## Study questions
(A) Answer these questions from the piece on the word Lean:
(i) Which company is Lean supposedly from?
(ii) In which decade does the piece say corruption happened to Lean?
(iii) What does the piece say our period favors over standardization?
(B) In the piece on the word Lean, copy the part that opens with the words "There’s something that" and closes with "what a joke!!!".

## Passage for review
-=-=-
There’s something that amuses and annoys me: the strong comeback of the word Lean. Lean Startup, Lean Canvas, Running Lean, Lean manager, Lean this Lean that. What’s going on? The future of agile in Lean? Ha ha what a joke!!!
The overuse – even within the agile community – of the word Lean is quite understandable for several reasons, but none of them are good:
Lean sounds more serious but it’s outdated
Supposedly, agilists are hippy cowboys, Lean guys, that’s serious stuff, it comes from industry (there we go, we’ve just screwed up). For all the professions that don’t acknowledge the paradigm shift of our complex period it’s very convenient to invoke Lean, supposedly from Toyota (The Toyota Lean). We’re starting to pay the backlash of agility: too many misunderstandings, recuperations, failures are promoting a completely corrupted agile. That’s exactly what happened to Lean in the 1990s. So to sound serious, to avoid saying “agile” which scares the existing system (but yes it decrees the end of the previous system…), we talk about Lean. This is not a good reason. It’s another escape. Especially since the Lean we’re referring to is archaic. We invoke the Lean of non-waste: we completely forget the one about respect for people and continuous improvement.
The period is no longer about Lean, standardization, continuous improvement on the elimination of waste through involvement and respect for people. The period is about adaptation, about NON-standardization, about NON-linearity, about NON-repeatability, induced by the complexity of our times. Adaptation rather than standardization (as Romain so nicely slipped in during a discussion).
-=-=-
## Chart understanding data
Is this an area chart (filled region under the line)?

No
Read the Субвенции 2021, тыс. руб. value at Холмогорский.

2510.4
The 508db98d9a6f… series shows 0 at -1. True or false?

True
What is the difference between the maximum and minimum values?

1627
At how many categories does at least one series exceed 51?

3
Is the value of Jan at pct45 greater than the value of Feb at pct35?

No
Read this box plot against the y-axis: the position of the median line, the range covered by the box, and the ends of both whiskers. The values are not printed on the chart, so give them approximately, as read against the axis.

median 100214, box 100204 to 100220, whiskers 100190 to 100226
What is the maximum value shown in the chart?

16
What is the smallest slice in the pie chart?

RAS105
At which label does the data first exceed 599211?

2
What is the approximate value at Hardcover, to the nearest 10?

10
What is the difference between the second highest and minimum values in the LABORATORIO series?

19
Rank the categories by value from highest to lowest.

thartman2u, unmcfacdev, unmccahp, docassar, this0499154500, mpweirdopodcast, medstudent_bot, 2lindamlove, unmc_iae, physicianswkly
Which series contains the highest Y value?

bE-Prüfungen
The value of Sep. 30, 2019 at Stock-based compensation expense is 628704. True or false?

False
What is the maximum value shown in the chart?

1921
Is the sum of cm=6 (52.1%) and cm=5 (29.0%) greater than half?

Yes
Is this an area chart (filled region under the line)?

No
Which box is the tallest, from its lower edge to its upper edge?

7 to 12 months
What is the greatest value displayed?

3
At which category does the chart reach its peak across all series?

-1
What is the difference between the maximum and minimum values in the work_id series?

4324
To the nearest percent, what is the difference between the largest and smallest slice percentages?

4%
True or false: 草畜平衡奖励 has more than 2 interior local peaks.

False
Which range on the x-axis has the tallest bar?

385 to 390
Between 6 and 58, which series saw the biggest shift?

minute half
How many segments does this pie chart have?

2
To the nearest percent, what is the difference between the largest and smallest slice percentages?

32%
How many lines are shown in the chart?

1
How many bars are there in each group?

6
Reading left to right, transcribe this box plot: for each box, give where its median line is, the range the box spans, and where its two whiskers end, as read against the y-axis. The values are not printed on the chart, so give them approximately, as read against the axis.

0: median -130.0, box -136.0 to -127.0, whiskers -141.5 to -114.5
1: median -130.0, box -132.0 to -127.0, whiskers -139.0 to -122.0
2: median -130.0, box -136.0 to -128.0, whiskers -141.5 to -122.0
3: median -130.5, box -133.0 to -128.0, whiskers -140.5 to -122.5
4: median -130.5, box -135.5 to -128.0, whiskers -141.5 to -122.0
-=-=-
## Solutions
(A)
(i) Toyota
(ii) The 1990s
(iii) Adaptation

(B)
There’s something that amuses and annoys me: the strong comeback of the word Lean. Lean Startup, Lean Canvas, Running Lean, Lean manager, Lean this Lean that. What’s going on? The future of agile in Lean? Ha ha what a joke!!!